Sunday I was feeling still pretty up.  The youth band I play in was playing at an out door service and it went over well.  Everyone was happy with the music it was good.  I started to shake about half way through the service, I was starting to get that I have to run away feeling.  It could have had to do with the fact that there was a bbq happening after the service and I didn’t want to eat. I spent the time packing up equipment which I needed to do but I was trying to avoid the food table.  It wasn’t a “I’ll get fat thing” this is nothing to do with that.  Its like being afraid of heights and you have to walk over a high rope bridge to get to work everyday, and your scared to death to do it.  The thought of eating just makes me feel ill.  I really have to force myself to put food in my mouth.  Seeing this in writing just makes me feel so ashamed.  I was not feeling well to begin with Sunday, I taught my children to share.  Except that they shared their cold with me.  What ever the reason, I was popping my anxiety meds, and they helped.  We came home, my husband and I exhausted.  We hit the hot tub had a large cold beer and went to bed.   I woke up at 1am and proceeded to toss and turn the rest of the night.  But I got up this morning feeling ok so its good. Just suffering with a cold and tired.

The Doctor’s appointment.

I had a long talk with her about all the things I have been feeling; the change in no more panic attacks, just anxiety, the lack of food  the amount of weight I have lost – I weigh less than my 15-year-old daughter – and most of my cloths don’t fit, and the ones I bought in late August to go back to work in are too big for me and I haven’t worn them yet.  My Doctor doesn’t want me to lose anymore weight.  Wants me to buy ensure to keep me healthy.  Something I didn’t know about the antidepressants I am on they surpress your appitite.  So when I am around food the reaction I am having has alot to do with the meds and also the depression.  My doctor explained its a fine line in balancing meds, food, and depression.  So the answer to the sadness that seems to come on out of nowhere.  More meds.  I am now on two anti depressants and one anti anxiety meds.  The side effects!!  well guess what?  the second one also is a appitite surpressant and my doctor wants me to be even more vigilant in my eating.  Its hard now – what next.  The good news (there is actually some – just a little) The additional meds should help me shake less.  We’ll see about that.

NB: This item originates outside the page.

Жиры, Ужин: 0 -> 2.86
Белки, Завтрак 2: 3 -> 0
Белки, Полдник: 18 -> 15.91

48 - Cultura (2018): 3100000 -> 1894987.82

In conclusion I am not sure about the additional meds but I am trusting the doctor and if I get worse I am going off everything.  If it helps then Great I just want to be me, I was so close to being me on the weekend, I hurt for it.

Im trying to be optomistic but I don’t want to eat- here is some honesty for you- I know this is a sin but its a darkness that I am hiding in and I don’t want to come out.  That is the truth, that is what I was praying about when I was kneeling at the communion rail on Sunday asking God to forgive the darkness that I don’t want to come out of, and I don’t know why I don’t want to leave. I have so many thoughts swirling around me in regards to this and I can’t understand any of it.  Is it the meds, is it the darkness is it the depression????I don’t know. Its just such a barrier I can’t see around it. I don’t to tear it down.

My husband if he was reading this and I won’t let him read the blogs, he would say what is truth?? The truth is God loves me I preached it all weekend how can I not trust him.  But I do trust him, I do love him, I know he is right, I know the doctor is right, I know all these things.  I know How Great is my God. I have a special relationship with God, he is my all and all.  I guess that is what I have to pray before I eat.  God you are my all and all, you give me it all and help me to be a good steward of the talents you give me.  I want to be fruitful and partake of the fruits of the spirit.  Lord lead me each day in this journey Amen.